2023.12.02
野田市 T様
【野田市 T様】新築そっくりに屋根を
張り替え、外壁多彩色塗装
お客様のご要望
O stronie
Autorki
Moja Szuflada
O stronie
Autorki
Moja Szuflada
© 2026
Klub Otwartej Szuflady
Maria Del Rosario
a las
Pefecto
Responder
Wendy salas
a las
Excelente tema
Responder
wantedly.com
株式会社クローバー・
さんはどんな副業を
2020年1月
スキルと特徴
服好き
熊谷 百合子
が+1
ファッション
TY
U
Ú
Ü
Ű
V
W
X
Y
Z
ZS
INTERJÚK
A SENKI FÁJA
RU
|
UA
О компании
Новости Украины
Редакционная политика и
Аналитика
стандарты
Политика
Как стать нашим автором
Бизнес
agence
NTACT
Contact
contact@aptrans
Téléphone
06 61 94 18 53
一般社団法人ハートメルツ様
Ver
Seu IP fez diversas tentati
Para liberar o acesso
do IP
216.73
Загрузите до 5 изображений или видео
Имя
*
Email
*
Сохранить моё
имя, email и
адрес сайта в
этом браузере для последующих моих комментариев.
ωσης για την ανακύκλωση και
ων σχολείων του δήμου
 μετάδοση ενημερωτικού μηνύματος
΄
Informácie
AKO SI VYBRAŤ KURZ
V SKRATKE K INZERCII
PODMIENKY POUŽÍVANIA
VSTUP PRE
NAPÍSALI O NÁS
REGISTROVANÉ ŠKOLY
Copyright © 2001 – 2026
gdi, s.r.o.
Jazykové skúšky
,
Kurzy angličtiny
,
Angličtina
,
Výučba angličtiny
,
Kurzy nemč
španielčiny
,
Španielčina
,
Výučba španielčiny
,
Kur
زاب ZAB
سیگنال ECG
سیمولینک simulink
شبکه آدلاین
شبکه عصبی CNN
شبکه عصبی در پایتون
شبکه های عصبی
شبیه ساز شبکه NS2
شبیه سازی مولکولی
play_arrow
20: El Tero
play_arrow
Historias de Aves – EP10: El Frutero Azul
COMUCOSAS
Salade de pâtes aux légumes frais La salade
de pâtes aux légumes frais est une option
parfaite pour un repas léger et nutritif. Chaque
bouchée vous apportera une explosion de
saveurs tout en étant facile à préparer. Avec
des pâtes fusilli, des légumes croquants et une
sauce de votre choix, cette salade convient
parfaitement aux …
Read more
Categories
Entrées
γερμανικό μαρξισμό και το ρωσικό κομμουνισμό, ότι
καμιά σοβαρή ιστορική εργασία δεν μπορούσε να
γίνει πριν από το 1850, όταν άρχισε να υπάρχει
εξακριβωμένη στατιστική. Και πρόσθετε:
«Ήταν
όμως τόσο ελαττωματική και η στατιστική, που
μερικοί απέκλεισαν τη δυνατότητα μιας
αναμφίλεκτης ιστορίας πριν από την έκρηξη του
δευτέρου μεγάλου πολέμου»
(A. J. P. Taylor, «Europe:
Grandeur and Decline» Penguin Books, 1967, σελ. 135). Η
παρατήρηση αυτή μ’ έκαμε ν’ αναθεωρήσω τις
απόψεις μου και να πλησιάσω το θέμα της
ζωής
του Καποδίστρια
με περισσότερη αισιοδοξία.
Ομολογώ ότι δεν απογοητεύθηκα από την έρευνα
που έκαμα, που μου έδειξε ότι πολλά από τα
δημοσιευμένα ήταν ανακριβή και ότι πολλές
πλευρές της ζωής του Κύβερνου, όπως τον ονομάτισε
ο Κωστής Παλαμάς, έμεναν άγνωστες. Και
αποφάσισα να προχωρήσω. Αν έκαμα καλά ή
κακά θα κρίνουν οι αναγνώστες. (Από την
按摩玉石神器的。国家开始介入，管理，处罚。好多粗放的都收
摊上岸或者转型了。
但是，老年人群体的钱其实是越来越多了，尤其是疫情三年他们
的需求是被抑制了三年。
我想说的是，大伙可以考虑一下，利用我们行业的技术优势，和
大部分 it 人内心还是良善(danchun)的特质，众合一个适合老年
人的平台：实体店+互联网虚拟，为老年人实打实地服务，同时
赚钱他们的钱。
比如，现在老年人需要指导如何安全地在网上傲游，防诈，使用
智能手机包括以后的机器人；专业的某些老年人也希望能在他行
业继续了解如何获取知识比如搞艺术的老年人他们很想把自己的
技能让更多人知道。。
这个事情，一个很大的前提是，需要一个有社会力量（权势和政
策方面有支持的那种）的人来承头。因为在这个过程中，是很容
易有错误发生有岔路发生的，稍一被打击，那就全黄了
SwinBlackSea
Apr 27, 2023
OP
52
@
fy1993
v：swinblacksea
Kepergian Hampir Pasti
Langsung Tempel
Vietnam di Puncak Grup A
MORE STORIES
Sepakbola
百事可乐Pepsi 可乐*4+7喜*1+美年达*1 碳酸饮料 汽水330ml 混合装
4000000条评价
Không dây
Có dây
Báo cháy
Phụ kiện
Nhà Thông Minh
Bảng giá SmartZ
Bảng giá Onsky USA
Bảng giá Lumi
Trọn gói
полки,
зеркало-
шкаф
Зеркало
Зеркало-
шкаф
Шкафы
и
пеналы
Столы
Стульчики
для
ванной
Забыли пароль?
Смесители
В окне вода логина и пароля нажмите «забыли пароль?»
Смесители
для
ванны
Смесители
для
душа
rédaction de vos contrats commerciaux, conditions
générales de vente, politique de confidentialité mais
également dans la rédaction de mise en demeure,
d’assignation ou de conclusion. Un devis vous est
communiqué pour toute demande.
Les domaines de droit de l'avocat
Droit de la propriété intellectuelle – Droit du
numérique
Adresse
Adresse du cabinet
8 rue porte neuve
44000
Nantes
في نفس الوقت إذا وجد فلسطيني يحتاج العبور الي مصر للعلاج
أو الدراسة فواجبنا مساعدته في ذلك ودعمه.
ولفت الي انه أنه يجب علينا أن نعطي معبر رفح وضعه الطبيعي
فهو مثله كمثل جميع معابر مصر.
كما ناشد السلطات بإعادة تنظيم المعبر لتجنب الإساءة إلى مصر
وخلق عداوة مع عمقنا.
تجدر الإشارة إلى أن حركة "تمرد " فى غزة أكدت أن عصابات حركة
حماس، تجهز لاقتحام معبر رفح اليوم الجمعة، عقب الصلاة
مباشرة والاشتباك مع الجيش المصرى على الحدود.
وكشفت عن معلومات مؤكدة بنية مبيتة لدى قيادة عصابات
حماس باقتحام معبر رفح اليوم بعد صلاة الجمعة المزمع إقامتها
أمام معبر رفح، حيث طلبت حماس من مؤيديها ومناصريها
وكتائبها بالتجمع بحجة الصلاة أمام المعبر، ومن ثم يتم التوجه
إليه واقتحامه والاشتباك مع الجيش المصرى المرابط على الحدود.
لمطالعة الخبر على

######

◆ **EXERCISE**:
The records must each be output verbatim, with nothing left out.

◆ **TASK OUTPUT**:
2023.12.02
野田市 T様
【野田市 T様】新築そっくりに屋根を
張り替え、外壁多彩色塗装
お客様のご要望
O stronie
Autorki
Moja Szuflada
O stronie
Autorki
Moja Szuflada
© 2026
Klub Otwartej Szuflady
Maria Del Rosario
a las
Pefecto
Responder
Wendy salas
a las
Excelente tema
Responder
wantedly.com
株式会社クローバー・
さんはどんな副業を
2020年1月
スキルと特徴
服好き
熊谷 百合子
が+1
ファッション
TY
U
Ú
Ü
Ű
V
W
X
Y
Z
ZS
INTERJÚK
A SENKI FÁJA
RU
|
UA
О компании
Новости Украины
Редакционная политика и
Аналитика
стандарты
Политика
Как стать нашим автором
Бизнес
agence
NTACT
Contact
contact@aptrans
Téléphone
06 61 94 18 53
一般社団法人ハートメルツ様
Ver
Seu IP fez diversas tentati
Para liberar o acesso
do IP
216.73
Загрузите до 5 изображений или видео
Имя
*
Email
*
Сохранить моё
имя, email и
адрес сайта в
этом браузере для последующих моих комментариев.
ωσης για την ανακύκλωση και
ων σχολείων του δήμου
 μετάδοση ενημερωτικού μηνύματος
΄
Informácie
AKO SI VYBRAŤ KURZ
V SKRATKE K INZERCII
PODMIENKY POUŽÍVANIA
VSTUP PRE
NAPÍSALI O NÁS
REGISTROVANÉ ŠKOLY
Copyright © 2001 – 2026
gdi, s.r.o.
Jazykové skúšky
,
Kurzy angličtiny
,
Angličtina
,
Výučba angličtiny
,
Kurzy nemč
španielčiny
,
Španielčina
,
Výučba španielčiny
,
Kur
زاب ZAB
سیگنال ECG
سیمولینک simulink
شبکه آدلاین
شبکه عصبی CNN
شبکه عصبی در پایتون
شبکه های عصبی
شبیه ساز شبکه NS2
شبیه سازی مولکولی
play_arrow
20: El Tero
play_arrow
Historias de Aves – EP10: El Frutero Azul
COMUCOSAS
Salade de pâtes aux légumes frais La salade
de pâtes aux légumes frais est une option
parfaite pour un repas léger et nutritif. Chaque
bouchée vous apportera une explosion de
saveurs tout en étant facile à préparer. Avec
des pâtes fusilli, des légumes croquants et une
sauce de votre choix, cette salade convient
parfaitement aux …
Read more
Categories
Entrées
γερμανικό μαρξισμό και το ρωσικό κομμουνισμό, ότι
καμιά σοβαρή ιστορική εργασία δεν μπορούσε να
γίνει πριν από το 1850, όταν άρχισε να υπάρχει
εξακριβωμένη στατιστική. Και πρόσθετε:
«Ήταν
όμως τόσο ελαττωματική και η στατιστική, που
μερικοί απέκλεισαν τη δυνατότητα μιας
αναμφίλεκτης ιστορίας πριν από την έκρηξη του
δευτέρου μεγάλου πολέμου»
(A. J. P. Taylor, «Europe:
Grandeur and Decline» Penguin Books, 1967, σελ. 135). Η
παρατήρηση αυτή μ’ έκαμε ν’ αναθεωρήσω τις
απόψεις μου και να πλησιάσω το θέμα της
ζωής
του Καποδίστρια
με περισσότερη αισιοδοξία.
Ομολογώ ότι δεν απογοητεύθηκα από την έρευνα
που έκαμα, που μου έδειξε ότι πολλά από τα
δημοσιευμένα ήταν ανακριβή και ότι πολλές
πλευρές της ζωής του Κύβερνου, όπως τον ονομάτισε
ο Κωστής Παλαμάς, έμεναν άγνωστες. Και
αποφάσισα να προχωρήσω. Αν έκαμα καλά ή
κακά θα κρίνουν οι αναγνώστες. (Από την
按摩玉石神器的。国家开始介入，管理，处罚。好多粗放的都收
摊上岸或者转型了。
但是，老年人群体的钱其实是越来越多了，尤其是疫情三年他们
的需求是被抑制了三年。
我想说的是，大伙可以考虑一下，利用我们行业的技术优势，和
大部分 it 人内心还是良善(danchun)的特质，众合一个适合老年
人的平台：实体店+互联网虚拟，为老年人实打实地服务，同时
赚钱他们的钱。
比如，现在老年人需要指导如何安全地在网上傲游，防诈，使用
智能手机包括以后的机器人；专业的某些老年人也希望能在他行
业继续了解如何获取知识比如搞艺术的老年人他们很想把自己的
技能让更多人知道。。
这个事情，一个很大的前提是，需要一个有社会力量（权势和政
策方面有支持的那种）的人来承头。因为在这个过程中，是很容
易有错误发生有岔路发生的，稍一被打击，那就全黄了
SwinBlackSea
Apr 27, 2023
OP
52
@
fy1993
v：swinblacksea
Kepergian Hampir Pasti
Langsung Tempel
Vietnam di Puncak Grup A
MORE STORIES
Sepakbola
百事可乐Pepsi 可乐*4+7喜*1+美年达*1 碳酸饮料 汽水330ml 混合装
4000000条评价
Không dây
Có dây
Báo cháy
Phụ kiện
Nhà Thông Minh
Bảng giá SmartZ
Bảng giá Onsky USA
Bảng giá Lumi
Trọn gói
полки,
зеркало-
шкаф
Зеркало
Зеркало-
шкаф
Шкафы
и
пеналы
Столы
Стульчики
для
ванной
Забыли пароль?
Смесители
В окне вода логина и пароля нажмите «забыли пароль?»
Смесители
для
ванны
Смесители
для
душа
rédaction de vos contrats commerciaux, conditions
générales de vente, politique de confidentialité mais
également dans la rédaction de mise en demeure,
d’assignation ou de conclusion. Un devis vous est
communiqué pour toute demande.
Les domaines de droit de l'avocat
Droit de la propriété intellectuelle – Droit du
numérique
Adresse
Adresse du cabinet
8 rue porte neuve
44000
Nantes
في نفس الوقت إذا وجد فلسطيني يحتاج العبور الي مصر للعلاج
أو الدراسة فواجبنا مساعدته في ذلك ودعمه.
ولفت الي انه أنه يجب علينا أن نعطي معبر رفح وضعه الطبيعي
فهو مثله كمثل جميع معابر مصر.
كما ناشد السلطات بإعادة تنظيم المعبر لتجنب الإساءة إلى مصر
وخلق عداوة مع عمقنا.
تجدر الإشارة إلى أن حركة "تمرد " فى غزة أكدت أن عصابات حركة
حماس، تجهز لاقتحام معبر رفح اليوم الجمعة، عقب الصلاة
مباشرة والاشتباك مع الجيش المصرى على الحدود.
وكشفت عن معلومات مؤكدة بنية مبيتة لدى قيادة عصابات
حماس باقتحام معبر رفح اليوم بعد صلاة الجمعة المزمع إقامتها
أمام معبر رفح، حيث طلبت حماس من مؤيديها ومناصريها
وكتائبها بالتجمع بحجة الصلاة أمام المعبر، ومن ثم يتم التوجه
إليه واقتحامه والاشتباك مع الجيش المصرى المرابط على الحدود.
لمطالعة الخبر على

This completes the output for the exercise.